**Exercise goal**
Starting at the line that contains "sample: h=5 m=9" and running through the end of the items below, convert each line into a string in a JSON list, skipping blank lines. Leave the pictures out of the answer.

[Collected data entries]
####

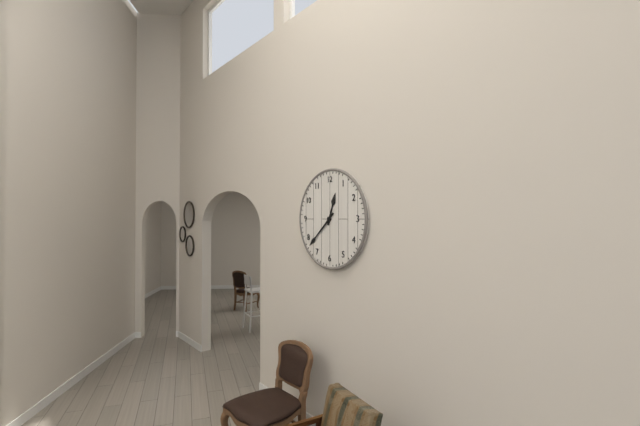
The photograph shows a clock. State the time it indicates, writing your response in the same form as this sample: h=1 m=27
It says h=12 m=38
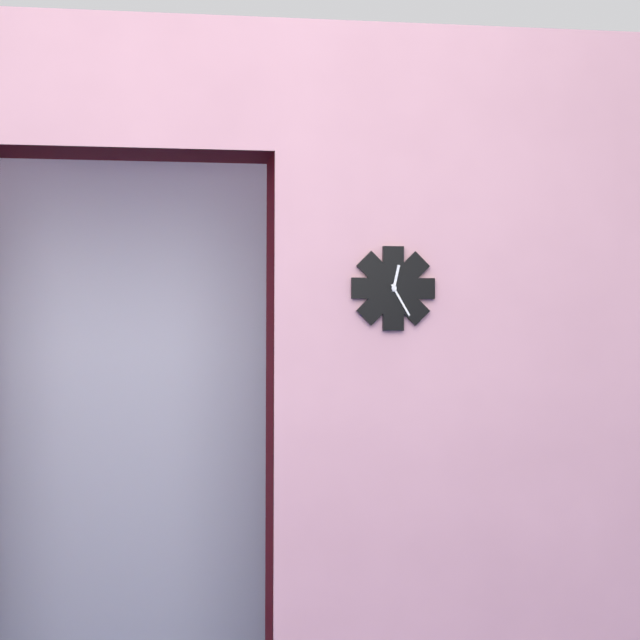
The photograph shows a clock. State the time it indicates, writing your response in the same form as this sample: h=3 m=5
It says h=12 m=25
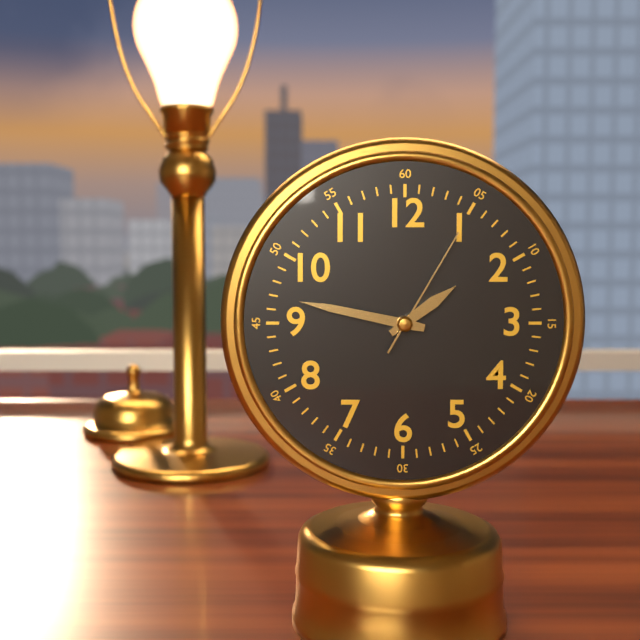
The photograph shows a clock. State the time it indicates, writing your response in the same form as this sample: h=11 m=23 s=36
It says h=1 m=47 s=5
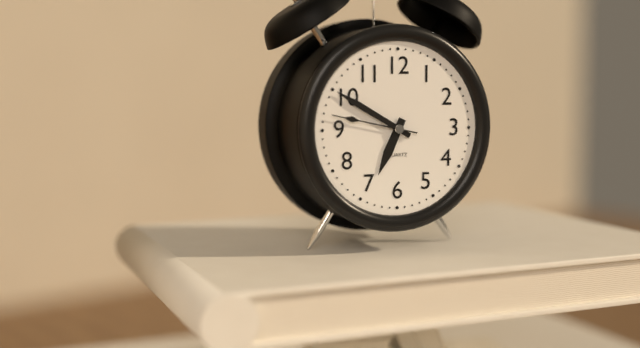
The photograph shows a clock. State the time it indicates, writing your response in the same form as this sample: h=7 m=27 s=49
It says h=6 m=50 s=47
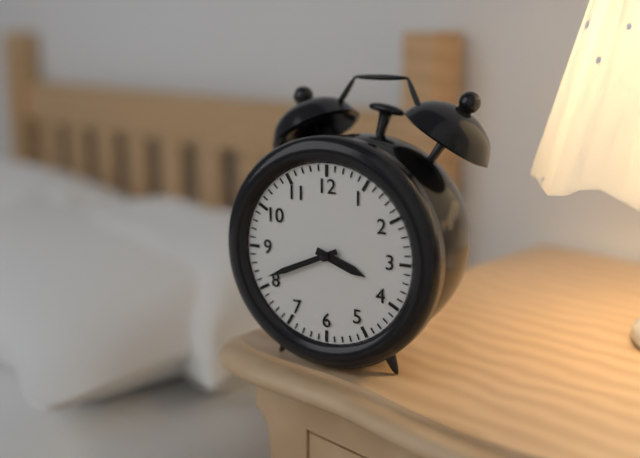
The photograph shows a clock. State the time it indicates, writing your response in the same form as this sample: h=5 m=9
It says h=3 m=41
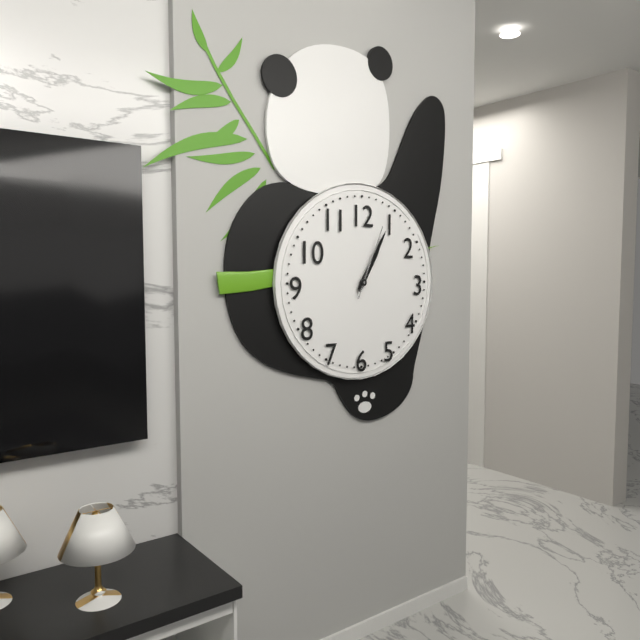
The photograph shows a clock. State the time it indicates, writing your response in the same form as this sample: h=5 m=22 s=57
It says h=1 m=5 s=4
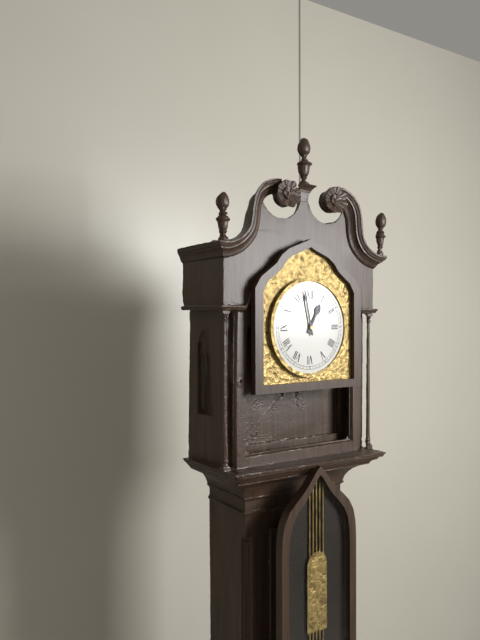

####

**The solution**
[
  "The photograph shows a clock. State the time it indicates, writing your response in the same form as this sample: h=5 m=9",
  "It says h=3 m=41",
  "The photograph shows a clock. State the time it indicates, writing your response in the same form as this sample: h=5 m=22 s=57",
  "It says h=1 m=5 s=4"
]